Per cupcake: about -
cal 192
pro 3 g
total fat 9 g
sat. fat 5 g
carb 27 g
fibre 1 g
chol 37 mg
sodium 183 mg
potassium 138 mg
% RDI: -
calcium 4
iron 7
vit A 7
vit C 2
folate 14

Lighter in texture than banana bread, these cupcakes are a great way to use up spotty bananas.

Ingredients

    1/2 cup (125 mL) butter, softened
    3/4 cup (175 mL) packed brown sugar
    1 egg
    3/4 cup (175 mL) mashed ripe banana
    1 tsp (5 mL) vanilla
    1-1/4 cups (300 mL) all-purpose flour
    1/2 tsp (2 mL) baking powder
    1/2 tsp (2 mL) baking soda
    1/4 tsp (1 mL) salt
    1/2 cup (125 mL) buttermilk

Preparation

In large bowl, beat butter with sugar until fluffy; beat in egg. Beat in banana and vanilla.

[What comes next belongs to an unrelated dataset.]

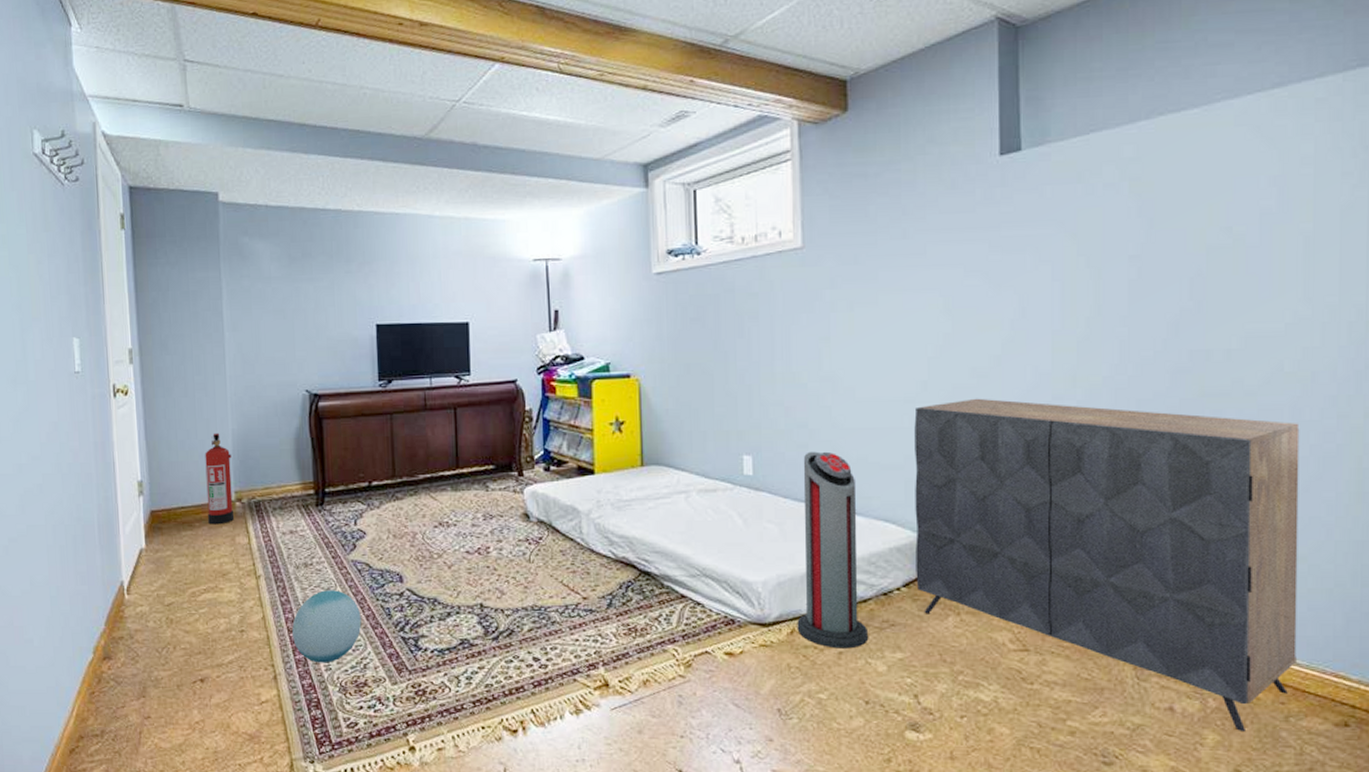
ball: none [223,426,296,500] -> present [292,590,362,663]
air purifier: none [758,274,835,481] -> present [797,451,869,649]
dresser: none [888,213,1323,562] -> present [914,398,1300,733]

In separate bowl, whisk together flour, baking powder, baking soda and salt ; stir into butter mixture alternately with buttermilk, making 3 additions of dry ingredients and 2 of buttermilk. Spoon into paper-lined or greased muffin cups.

Bake in 350°F (180°C) oven until cake tester inserted in centre comes out clean, 20 to 25 minutes. Transfer to rack; let cool.